[Items listed in a dataset]
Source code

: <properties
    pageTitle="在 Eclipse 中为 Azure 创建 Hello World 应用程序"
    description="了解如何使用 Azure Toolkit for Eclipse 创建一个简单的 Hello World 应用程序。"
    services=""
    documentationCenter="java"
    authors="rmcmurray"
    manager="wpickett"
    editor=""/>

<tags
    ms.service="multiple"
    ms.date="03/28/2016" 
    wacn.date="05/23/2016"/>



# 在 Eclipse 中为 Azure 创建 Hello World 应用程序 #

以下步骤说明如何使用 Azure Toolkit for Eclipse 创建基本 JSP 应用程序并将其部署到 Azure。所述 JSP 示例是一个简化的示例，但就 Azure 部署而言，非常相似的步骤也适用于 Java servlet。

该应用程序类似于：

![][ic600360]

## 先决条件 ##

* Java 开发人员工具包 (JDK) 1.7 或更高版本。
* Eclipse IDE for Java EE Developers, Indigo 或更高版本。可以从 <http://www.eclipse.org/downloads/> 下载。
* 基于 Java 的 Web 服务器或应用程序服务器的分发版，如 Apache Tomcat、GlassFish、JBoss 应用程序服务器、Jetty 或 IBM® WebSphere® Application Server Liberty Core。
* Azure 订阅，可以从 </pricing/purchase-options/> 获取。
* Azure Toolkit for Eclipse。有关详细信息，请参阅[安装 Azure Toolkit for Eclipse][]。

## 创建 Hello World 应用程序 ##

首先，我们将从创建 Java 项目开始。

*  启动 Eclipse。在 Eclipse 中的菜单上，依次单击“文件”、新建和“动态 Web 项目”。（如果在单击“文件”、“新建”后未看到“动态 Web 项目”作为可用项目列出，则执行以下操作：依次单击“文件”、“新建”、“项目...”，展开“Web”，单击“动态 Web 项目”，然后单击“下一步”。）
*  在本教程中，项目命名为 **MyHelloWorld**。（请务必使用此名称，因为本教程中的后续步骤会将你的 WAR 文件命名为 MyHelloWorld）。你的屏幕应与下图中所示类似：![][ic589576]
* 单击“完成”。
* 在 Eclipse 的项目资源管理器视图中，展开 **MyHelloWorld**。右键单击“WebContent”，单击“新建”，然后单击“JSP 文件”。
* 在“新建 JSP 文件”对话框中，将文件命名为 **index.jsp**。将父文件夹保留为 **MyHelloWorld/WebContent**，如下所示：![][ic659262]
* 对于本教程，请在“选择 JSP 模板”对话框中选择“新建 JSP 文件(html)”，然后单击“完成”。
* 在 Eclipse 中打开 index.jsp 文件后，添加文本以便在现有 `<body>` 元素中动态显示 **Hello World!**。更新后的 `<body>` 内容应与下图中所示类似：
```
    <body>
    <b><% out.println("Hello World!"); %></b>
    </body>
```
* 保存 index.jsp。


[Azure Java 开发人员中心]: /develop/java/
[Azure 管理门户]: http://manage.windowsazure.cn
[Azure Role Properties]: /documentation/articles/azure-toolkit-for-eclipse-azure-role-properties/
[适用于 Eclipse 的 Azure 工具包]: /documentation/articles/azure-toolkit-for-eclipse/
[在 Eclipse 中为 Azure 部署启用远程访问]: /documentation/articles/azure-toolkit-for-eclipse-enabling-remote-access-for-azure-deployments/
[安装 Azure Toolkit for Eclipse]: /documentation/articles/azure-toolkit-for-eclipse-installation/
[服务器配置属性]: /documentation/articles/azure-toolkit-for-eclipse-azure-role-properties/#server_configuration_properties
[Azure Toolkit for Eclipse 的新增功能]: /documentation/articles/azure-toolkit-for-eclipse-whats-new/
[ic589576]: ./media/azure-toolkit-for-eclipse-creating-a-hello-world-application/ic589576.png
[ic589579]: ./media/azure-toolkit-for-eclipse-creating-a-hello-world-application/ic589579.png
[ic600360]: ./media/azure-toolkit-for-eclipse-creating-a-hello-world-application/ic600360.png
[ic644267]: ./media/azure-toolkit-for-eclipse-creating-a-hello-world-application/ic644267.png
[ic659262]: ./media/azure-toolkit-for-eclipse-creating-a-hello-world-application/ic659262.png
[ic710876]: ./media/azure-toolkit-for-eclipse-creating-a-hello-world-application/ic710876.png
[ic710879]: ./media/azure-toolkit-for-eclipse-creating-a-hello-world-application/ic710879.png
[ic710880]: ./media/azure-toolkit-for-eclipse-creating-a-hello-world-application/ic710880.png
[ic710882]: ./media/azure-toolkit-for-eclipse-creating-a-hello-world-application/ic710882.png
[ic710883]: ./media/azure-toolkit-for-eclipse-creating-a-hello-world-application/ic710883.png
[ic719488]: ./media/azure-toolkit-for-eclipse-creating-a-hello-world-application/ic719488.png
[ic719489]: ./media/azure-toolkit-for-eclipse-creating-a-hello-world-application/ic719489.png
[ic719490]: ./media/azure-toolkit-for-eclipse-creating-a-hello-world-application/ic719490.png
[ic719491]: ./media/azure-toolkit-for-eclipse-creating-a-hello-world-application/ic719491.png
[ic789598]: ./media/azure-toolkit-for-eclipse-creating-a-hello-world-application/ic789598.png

◆ **TASK DIRECTIONS**
Show every line of the data that includes the string "然后单击".

◆ **RESPONSE BOX**
*  启动 Eclipse。在 Eclipse 中的菜单上，依次单击“文件”、新建和“动态 Web 项目”。（如果在单击“文件”、“新建”后未看到“动态 Web 项目”作为可用项目列出，则执行以下操作：依次单击“文件”、“新建”、“项目...”，展开“Web”，单击“动态 Web 项目”，然后单击“下一步”。）
* 在 Eclipse 的项目资源管理器视图中，展开 **MyHelloWorld**。右键单击“WebContent”，单击“新建”，然后单击“JSP 文件”。
* 对于本教程，请在“选择 JSP 模板”对话框中选择“新建 JSP 文件(html)”，然后单击“完成”。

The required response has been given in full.